3. Allow eggplant to cool. Remove the stem and skin, scraping off any flesh that might adhere to skin. Discard as many seeds as possible.

Roasted eggplant

Eggplant with skin removed
Scooped-out eggplant seeds

4.    Place eggplant flesh in bowl and mash thoroughly with a fork.  Add the mashed garlic, salt, lemon juice, tahini, cumin (if using), and water, mixing until well-blended. (An immersion blender, food processor or regular blender may be used for this step.)

Garlic mashed with salt

5.    Spread eggplant mixture on a serving plate; smooth it out with the back of a spoon.
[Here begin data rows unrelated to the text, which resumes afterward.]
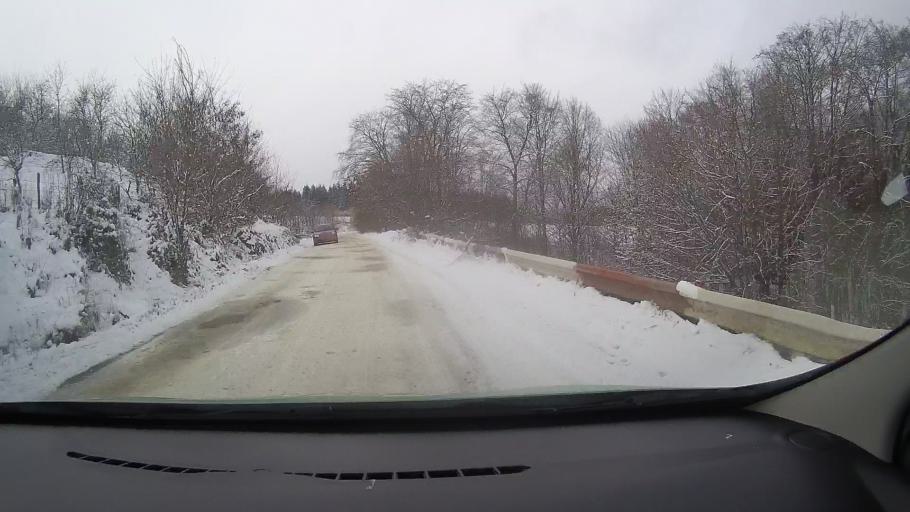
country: RO
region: Alba
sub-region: Comuna Almasu Mare
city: Almasu Mare
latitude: 46.0961
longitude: 23.1612
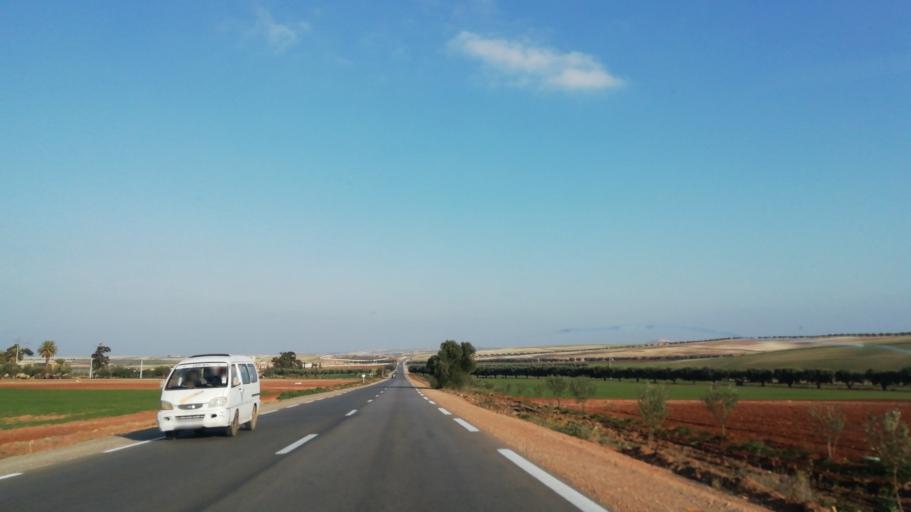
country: DZ
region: Sidi Bel Abbes
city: Sidi Bel Abbes
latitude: 35.1748
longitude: -0.8251
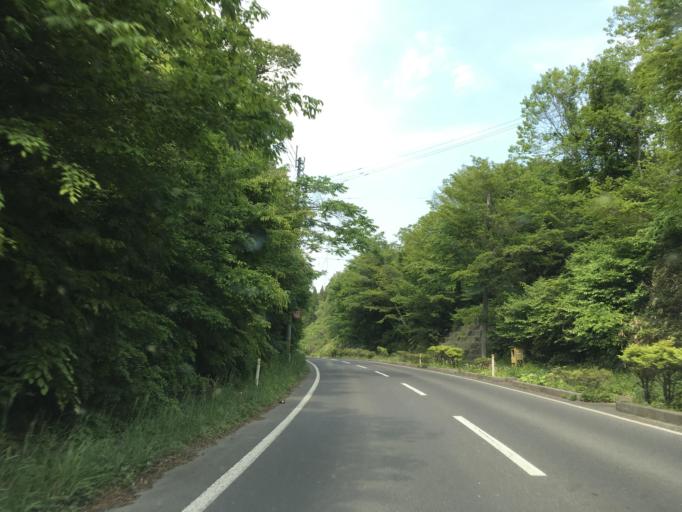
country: JP
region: Iwate
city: Ofunato
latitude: 38.8674
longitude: 141.5347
Garnish with a drizzle of olive oil, chopped parsley or chopped olives, if desired. Serve as an appetizer with pita bread or lavash.



My Observation: I used only half the amount of the tahini-garlic mixture. It would have been enough for 2 roasted eggplants. By the time the eggplant was cooked and the seeds were removed, the amount of flesh was less than I anticipated. I have enough leftover tahini mixture for another roasted eggplant – or – to use in a hummus recipe!